EXERCISE TASKS -
• a. From the text on tipping points, copy the part that opens with the words containing "If I told you" and closes with "Diffusion of Innovations.".
• b. Give every line of the records that come after the text as a JSON list of strings, one string per line, skipping blank lines and leaving out the pictures.

PROVIDED TEXT -

'''

The question isn't how should car companies talk to the father who bought the car. The question isn't even how they court the highly influential opinion of his friend, the car guy. The concept of buyer and influencers isn't a new one. The question is, how do you get enough of the influencers to talk about you so that you can make the system tip?
7.
HOW A TIPPING POINT TIPS.
If I told you I knew of a company that invented an amazing new technology that will change the way we consume TV, would that pique your interest? Perhaps you'd be interested in buying their product or investing in their company. It gets better. They have the single best product available. Their quality is through the roof, way better than anything else on the market. And their PR efforts have so been remarkable, they've even become a household name. Interested?
This is the case of TiVo. A company that seemed to have everything going for them but turned out to be a commercial and financial failure. Since they seemed to have the recipe for success, TiVo's flop defied conventional wisdom. Their struggles, however, are easily understood if you consider that they thought WHAT they did mattered more than WHY. They also ignored the Law of Diffusion of Innovations.
In 2000, Malcolm Gladwell created his own tipping point when he shared with us how tipping points happen in business and in society. In his aptly named book The Tipping Point, Gladwell identifies groups of necessary populations he calls connectors and influencers. With little doubt Gladwell's ideas are spot-on. But it still begs the question, why should an influencer tell anyone about you? Marketers are always trying to influence the influencers, but few really know how. We can't dispute that tipping points happen and the conditions that Gladwell articulates are right, but can a tipping point happen intentionally? They can't just be an accidental phenomenon. If they exist, then we should be able to design one, and if we can design one, we should be able to design one that lasts beyond the initial tip. It's the difference between a fad and an idea that changes an industry or society forever.
In his 1962 book Diffusion of Innovations, Everett M. Rogers was the first to formally describe how innovations spread through society. Thirty years later, in his book Crossing the Chasm, Geoffrey Moore expanded on Rogers's ideas to apply the principle to high-tech product marketing. But the Law of Diffusion of Innovations explains much more than just the spread of innovation or technology. It explains the spread of ideas.

'''

SUPPLIED DATA -

'''

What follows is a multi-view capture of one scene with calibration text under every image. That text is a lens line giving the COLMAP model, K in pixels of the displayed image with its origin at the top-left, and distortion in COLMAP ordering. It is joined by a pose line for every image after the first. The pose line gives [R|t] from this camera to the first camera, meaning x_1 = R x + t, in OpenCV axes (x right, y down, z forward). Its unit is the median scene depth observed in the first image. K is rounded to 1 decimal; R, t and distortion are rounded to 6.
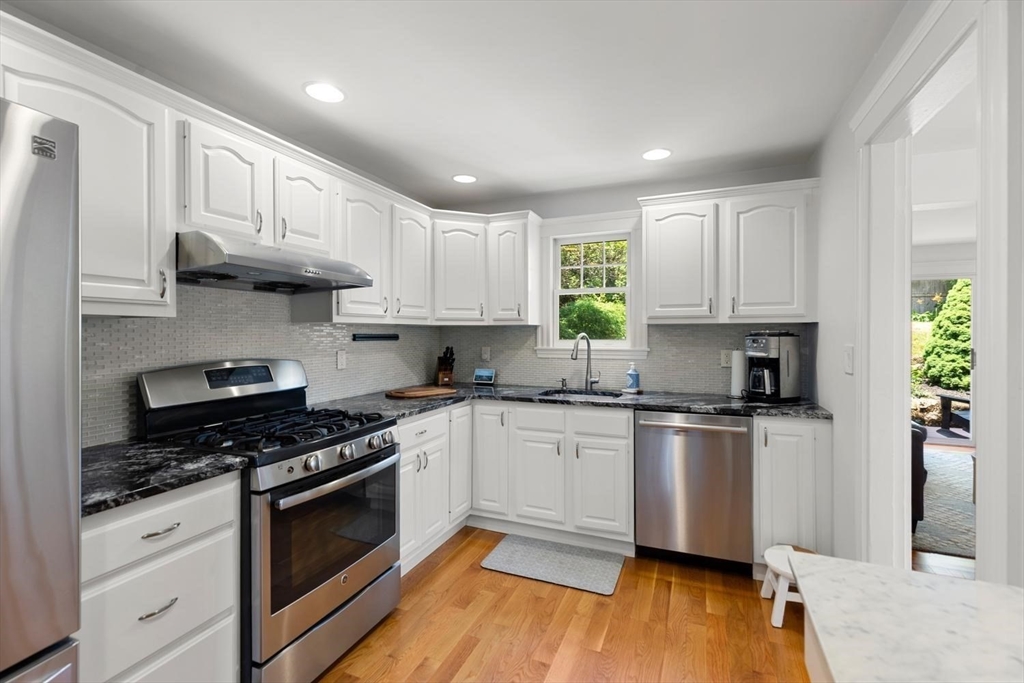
lens RADIAL K [[467.0, 0, 513.8], [0, 467.0, 337.8], [0, 0, 1]] dist [0.014996, -0.000049]
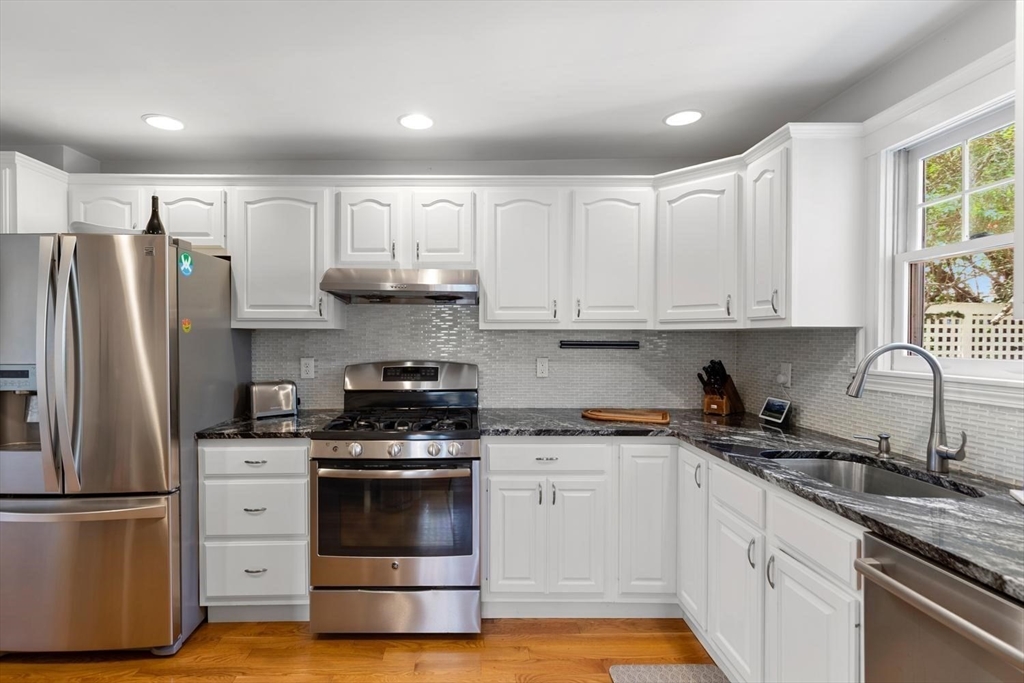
lens RADIAL K [[500.6, 0, 512.0], [0, 500.6, 341.5], [0, 0, 1]] dist [0.017258, -0.000003]
pose [[0.378484, 0.007073, -0.925581, 0.555808], [-0.012528, 0.999918, 0.002518, -0.008372], [0.925523, 0.010643, 0.378542, 0.548408]]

'''

SOLVED TASKS -
• a.
If I told you I knew of a company that invented an amazing new technology that will change the way we consume TV, would that pique your interest? Perhaps you'd be interested in buying their product or investing in their company. It gets better. They have the single best product available. Their quality is through the roof, way better than anything else on the market. And their PR efforts have so been remarkable, they've even become a household name. Interested?
This is the case of TiVo. A company that seemed to have everything going for them but turned out to be a commercial and financial failure. Since they seemed to have the recipe for success, TiVo's flop defied conventional wisdom. Their struggles, however, are easily understood if you consider that they thought WHAT they did mattered more than WHY. They also ignored the Law of Diffusion of Innovations.

• b.
[
  "What follows is a multi-view capture of one scene with calibration text under every image. That text is a lens line giving the COLMAP model, K in pixels of the displayed image with its origin at the top-left, and distortion in COLMAP ordering. It is joined by a pose line for every image after the first. The pose line gives [R|t] from this camera to the first camera, meaning x_1 = R x + t, in OpenCV axes (x right, y down, z forward). Its unit is the median scene depth observed in the first image. K is rounded to 1 decimal; R, t and distortion are rounded to 6.",
  "lens RADIAL K [[467.0, 0, 513.8], [0, 467.0, 337.8], [0, 0, 1]] dist [0.014996, -0.000049]",
  "lens RADIAL K [[500.6, 0, 512.0], [0, 500.6, 341.5], [0, 0, 1]] dist [0.017258, -0.000003]",
  "pose [[0.378484, 0.007073, -0.925581, 0.555808], [-0.012528, 0.999918, 0.002518, -0.008372], [0.925523, 0.010643, 0.378542, 0.548408]]"
]